Texto para analizar:
▼
La barriada de la Argentina (también llamada de San José) limita al este con una rotonda en la que campea, oronda, la diosa Ceres y, desde allí, baja una calle en la que antiguamente se ubicaban el SuperVol, el cuartel de los Soldados y el bar de Enrique. Todos han pasado a mejor vida; el SuperVol cerró hace tres décadas, el cuartel se lo llevaron a Bótoa y Enrique se jubiló hace un mes.

La calle se llama Cabo Verde no me pregunten porqué, seguro que algún cronista de la benemérita y bimilenaria (tres oficiales y una ristra de oficiosos) encuentran reminiscencias africanas en esa denominación. Pero Cabo Verde es, sobre todo, territorio donde campea el fantasma del Pelín, el más emeritense de nuestros espíritus evanescentes y todo un oráculo para discernir el signo de los tiempos, la clasificación del Mérida, la llegada del AVE o la finalización de los quioscos de la plaza (nacional de España).

Como era sábado me dirigía yo, tras mi café bebido y mi purito encendido, a efectuar unas gestiones tendentes a recibir una paga de tres mil euros al mes durante los próximos 25 años, vamos, que iba a abastecerme de un cupón de la ONCE (tampoco hay que ser ansioso) y al cruzar por las Pontezuelas hete aquí que me encuentro al Pelín así como flotando y encaminándose al Chinche. Mantuve un poco las distancias (entre fantasmas no vamos a pisarnos las sábanas) y atisbé entre su cuerpo traslúcido y vacío de todo (solo la cara la mantenía nítida) un característico olor a mosto del Botero. La sombra del Pelín (está clasificado como fantasmal buena sombra) emergía como voz que susurra en la niebla (de la Mártir) o como brazo al que agarrarse en momentos de zozobra (si uno no es muy escrupuloso), entendiendo por zozobra la salida del Michel tras festejar allí una comida de Navidad con Domingo y asociados.
▲
Conjunto de datos:
▼
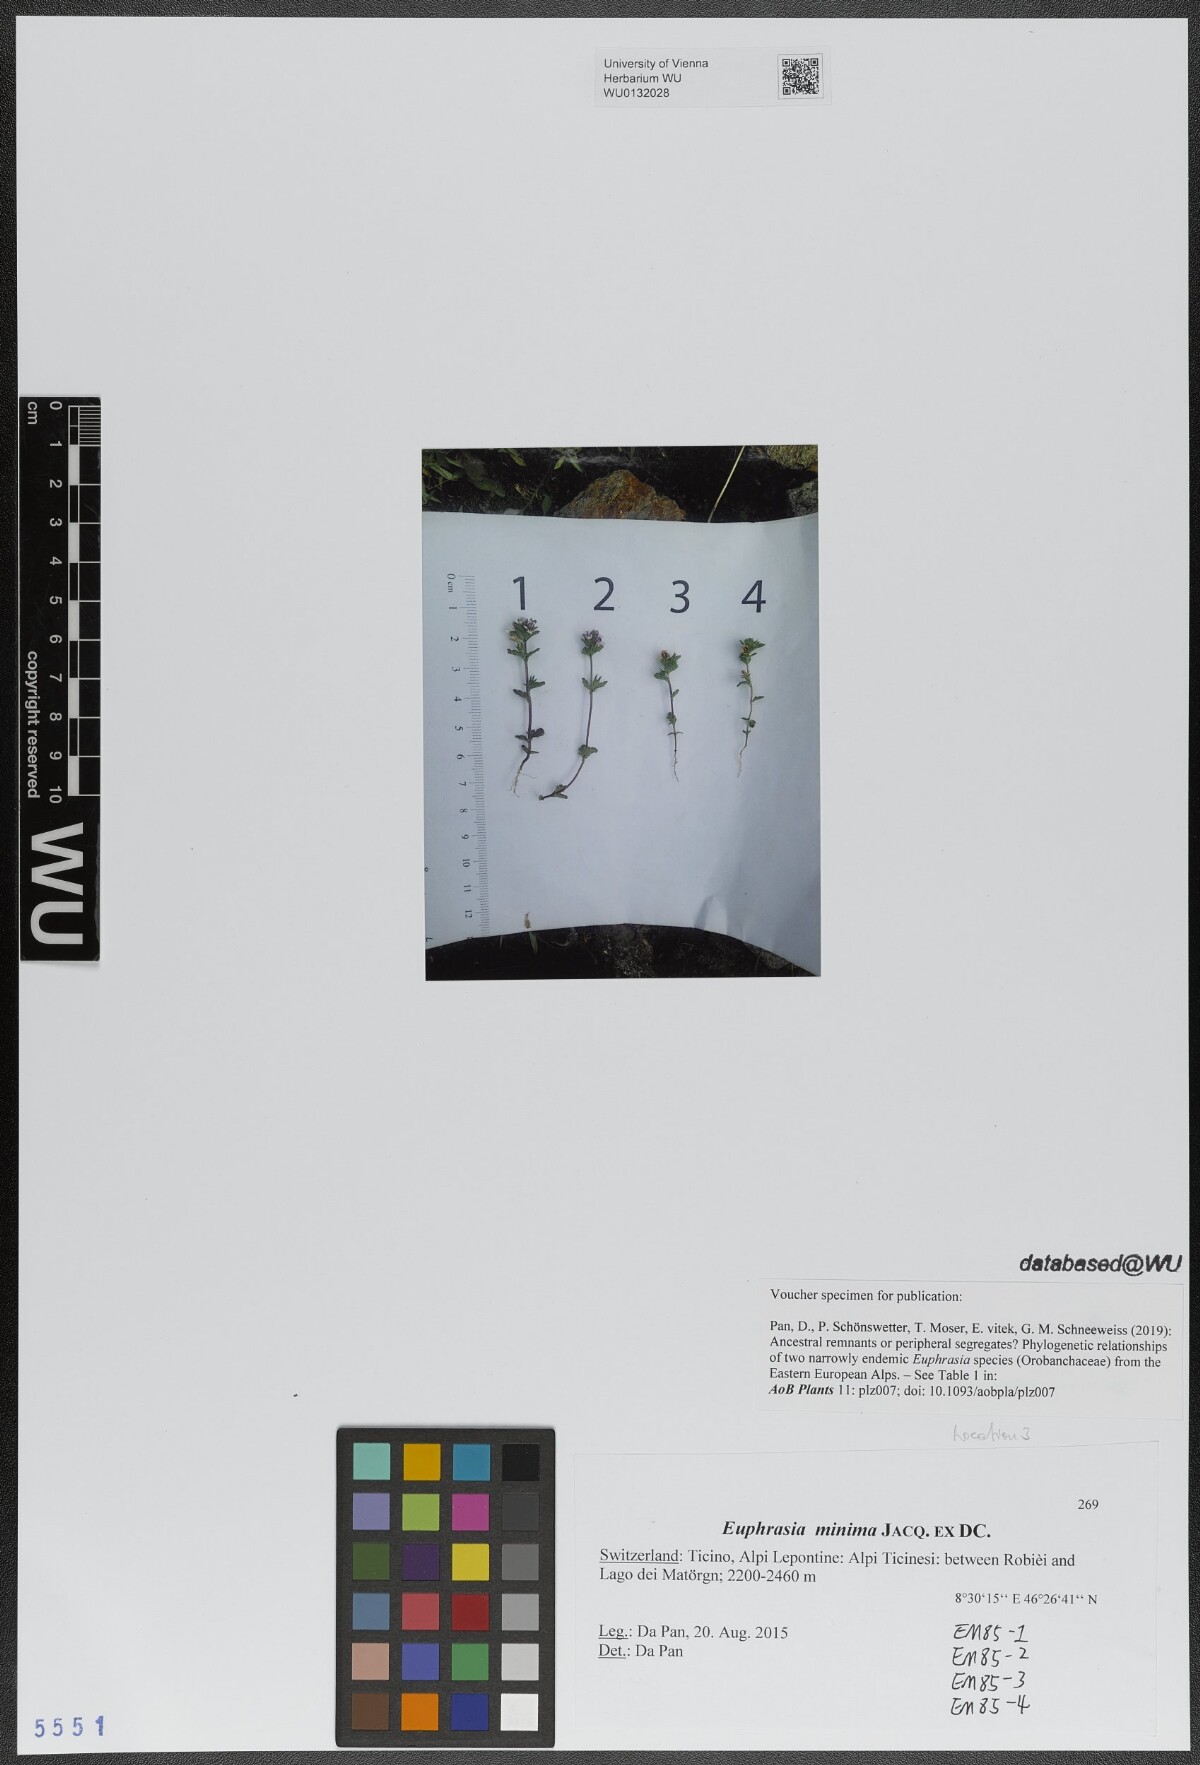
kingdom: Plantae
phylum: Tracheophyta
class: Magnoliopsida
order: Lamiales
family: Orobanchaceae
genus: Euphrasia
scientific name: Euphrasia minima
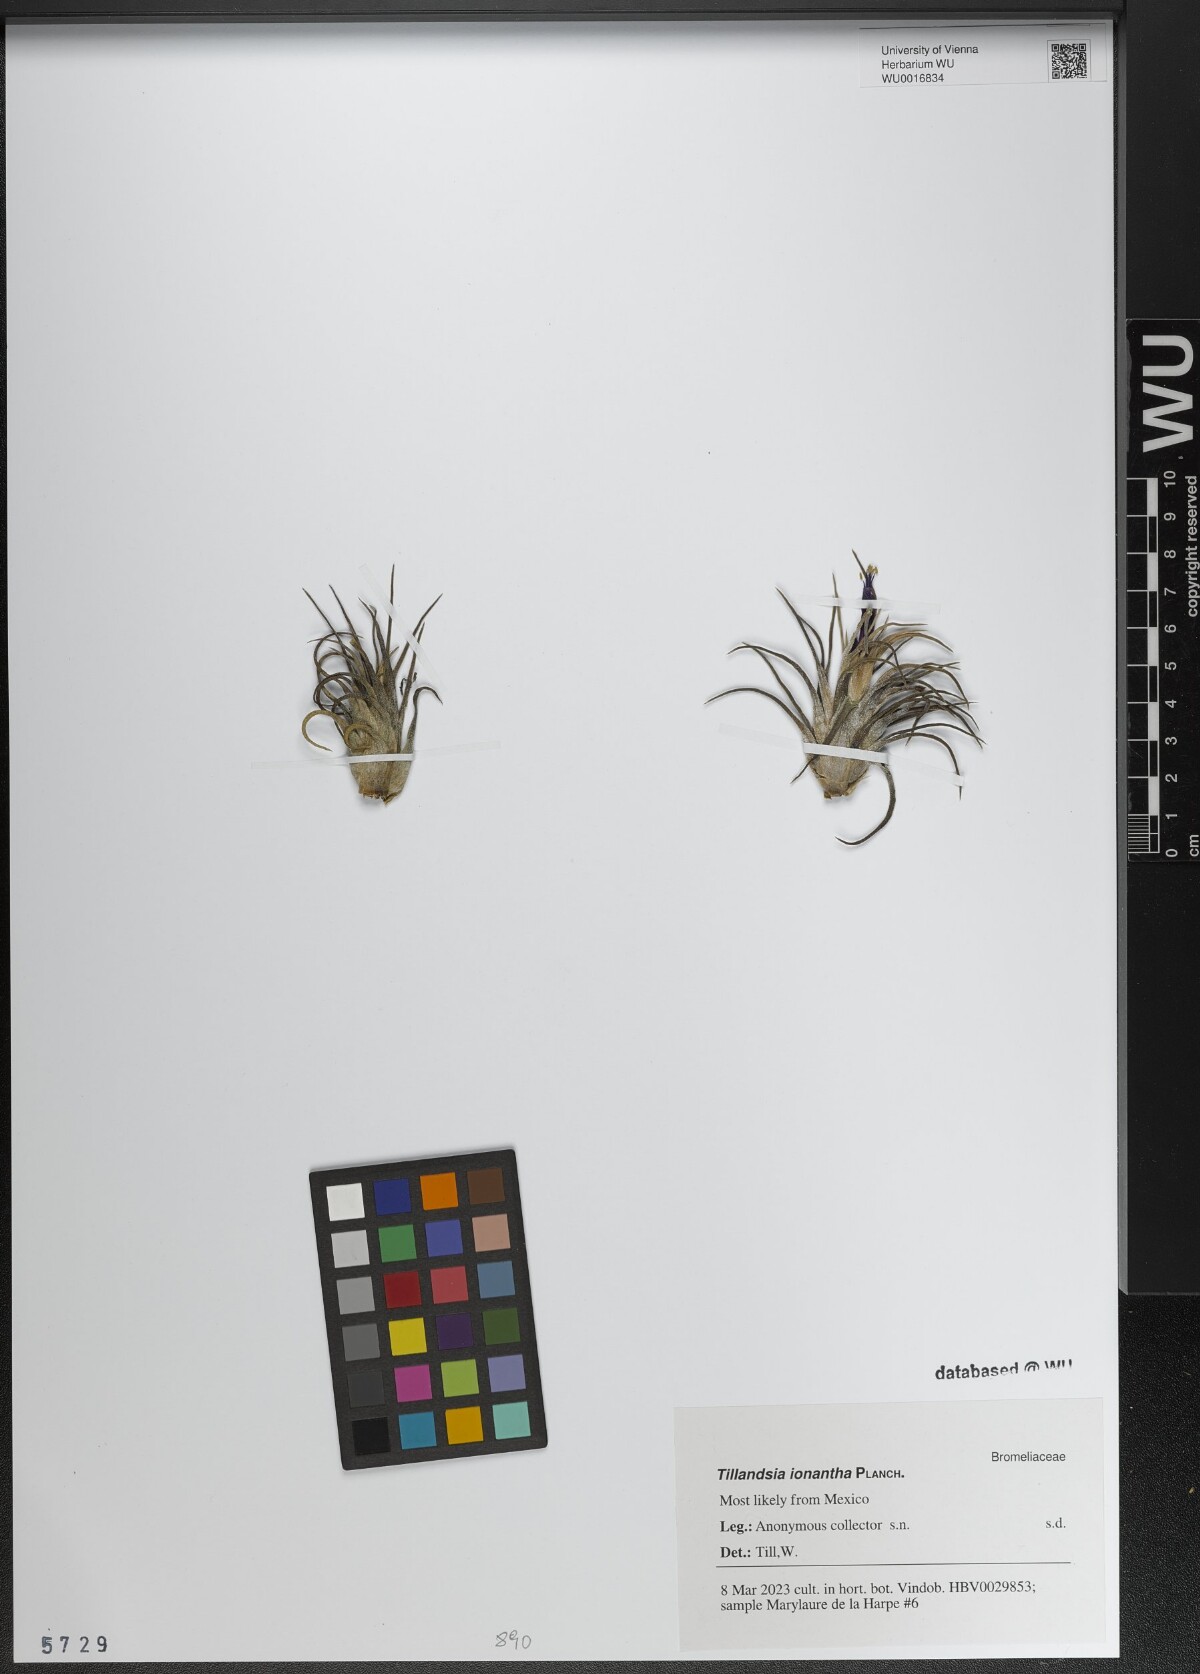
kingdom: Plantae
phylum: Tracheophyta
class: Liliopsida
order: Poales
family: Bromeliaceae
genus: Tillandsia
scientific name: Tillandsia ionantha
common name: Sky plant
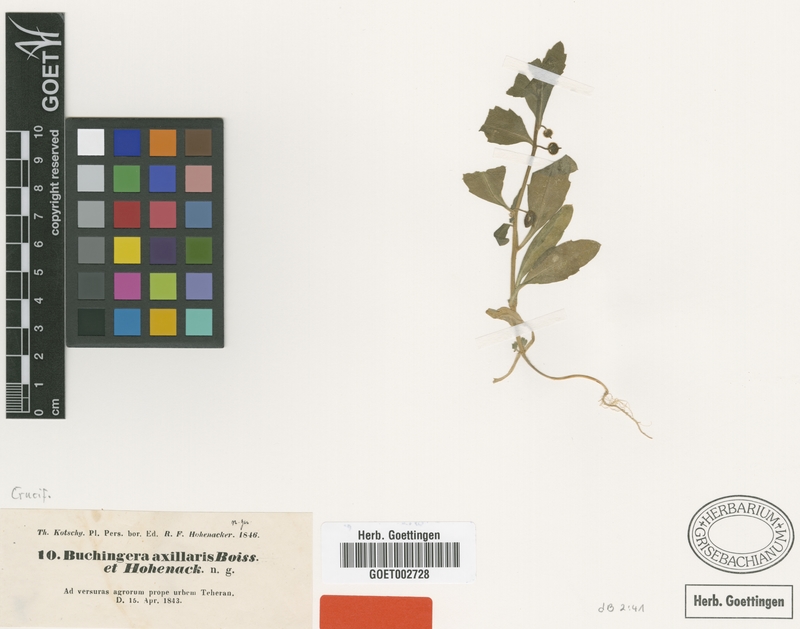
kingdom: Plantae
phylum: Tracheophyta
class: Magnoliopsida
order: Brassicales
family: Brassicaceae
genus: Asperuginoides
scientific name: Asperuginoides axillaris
▲
Tareas pedidas:
1. Transcribe de la crónica sobre el Pelín el fragmento que va desde "La calle se" hasta "(nacional de España).".
2. Resume en forma de lista el párrafo de la crónica sobre el Pelín que empieza por "La barriada de la Argentina", sin dejar fuera sus datos principales.
3. Retoma la crónica sobre el Pelín y sigue escribiéndola a partir de su última frase.
Los datos vienen de otra fuente distinta.

Respuestas esperadas:
1.
La calle se llama Cabo Verde no me pregunten porqué, seguro que algún cronista de la benemérita y bimilenaria (tres oficiales y una ristra de oficiosos) encuentran reminiscencias africanas en esa denominación. Pero Cabo Verde es, sobre todo, territorio donde campea el fantasma del Pelín, el más emeritense de nuestros espíritus evanescentes y todo un oráculo para discernir el signo de los tiempos, la clasificación del Mérida, la llegada del AVE o la finalización de los quioscos de la plaza (nacional de España).

2.
- La barriada de la Argentina también se llama de San José.
- Al este limita con una rotonda donde está la diosa Ceres.
- Desde esa rotonda baja una calle donde antes estaban el SuperVol, el cuartel de los Soldados y el bar de Enrique.
- El SuperVol cerró hace tres décadas.
- El cuartel se trasladó a Bótoa.
- Enrique se jubiló hace un mes.

3.
Apuré la calada de mi flamante puro, aspirando un humo centenario que evocaba los farias de antaño. Miré alrededor y vi la camionetilla bética (blanca y verde) de FCC que limpiaba la puerta del denominado MAM (museo que alberga polvo y nada más); a Antonio a lo lejos que salía a coger espárragos a Puerto Peña; al bueno del rumano que se aposta a la puerta del Día; a un coche que no frenaba en el paso de peatones; al camión de la Cruzcampo que paraba a la puerta del Castúo para dejar cajas; a uno que iba disimuladamente a dejar los restos de poda del limonero debajo del cartel que pone ‘No arrojar escombros’… En fin, lo normal en mi barrio, los únicos chirimbolos inútiles parecíamos el Pelín y yo. Mi barrio no es que sea excepcionalmente bonito, ni estruendosamente alegre, ni chillón ni vocinglero, pero es limpio, con gente cordial que vive a ratos felices y a ratos con penas, con sus hijos y algunos perros, con sus luces y sus sombras... Vamos que me parece mucho barrio para tan poco espacio. Y creo que al Pelín le gusta también por eso; además he detectado que le caemos bien los hombres gorditos, será por esa cualidad de que parecemos no asustarnos nunca de nada ni siquiera de los fantasmas (como si fuéramos abogados con despacho en la Puerta la Villa).

Elevé la vista puesto que el Pelín levitaba a ratos (como liebre de perfil) y le dije a mi amigo el fantasma. -¿Qué tal Pelín? -Más libre que el aire --me dijo sin inmutarse-- pero es un poco cansino estar así de aquí a la eternidad. Al verle, ahora bien, comprendí que no le importaba a dónde iba, ni qué haría en ese limbo, simplemente flotaba por la Argentina mientras yo me sorprendía de lo que sucedía, de lo que sucede en Cabo Verde.